We are looking for a highly skilled GCP Data Engineer with a strong background in either Python or Java to join our team. As a GCP Data Engineer, you will design, develop, and maintain data processing systems on Google Cloud Platform (GCP) to handle large-scale datasets efficiently. You will work closely with cross-functional teams to build and deploy robust data pipelines, ensuring data availability, accuracy, and accessibility for business analytics and insights.
Key Responsibilities:
- Design and implement scalable data pipelines using Google Cloud Platform (GCP) services such as BigQuery, Cloud Storage, Dataflow, Pub/Sub, and Cloud Composer.
- Develop data integration solutions to extract, transform, and load (ETL) data from various structured and unstructured data sources.
- Collaborate with data scientists, analysts, and software engineers to optimize data workflows and ensure high-performance data processing.

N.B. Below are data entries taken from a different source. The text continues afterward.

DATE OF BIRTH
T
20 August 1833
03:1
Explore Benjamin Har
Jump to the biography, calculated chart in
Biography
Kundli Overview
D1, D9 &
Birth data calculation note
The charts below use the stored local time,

- Build and maintain automated processes for data ingestion, transformation, and analysis.
- Write efficient, reusable, and reliable code primarily in Python or Java for data processing tasks.
- Optimize and troubleshoot data pipelines for maximum reliability and performance.
- Ensure data governance and security standards are implemented in all aspects of the data pipeline.
- Implement and manage CI/CD pipelines for deploying and monitoring data workflows.
- Work with the operations team to ensure the availability, reliability, and performance of data infrastructure.
- Perform data quality checks, validation, and documentation.
Qualifications:
- Bachelor's or Master's degree in Computer Science, Data Engineering, Information Technology, or a related field.
- 3+ years of experience in a data engineering role, preferably with cloud platforms (Google Cloud Platform preferred).
- Proficiency in Python or Java for developing data pipelines and ETL processes.
- Strong experience with GCP services like BigQuery, Dataflow, Cloud Storage, Pub/Sub, Cloud Functions, Cloud Composer.
- Hands-on experience with SQL and query optimization for processing large datasets.
- Knowledge of Apache Beam or Apache Kafka is a plus.
- Experience with version control (Git) and CI/CD pipelines (e.g., Jenkins, Cloud Build).
- Familiarity with data modeling, schema design, and data warehousing concepts.
- Strong problem-solving and troubleshooting skills.
- Excellent communication and collaboration skills, with the ability to work in a team-oriented environment.
Preferred Qualifications:
- Experience with other cloud platforms like AWS or Azure.
- Knowledge of Terraform or other infrastructure-as-code tools.
- Certification in Google Cloud Professional Data Engineer is a plus.
- Exposure to machine learning workflows or data science projects.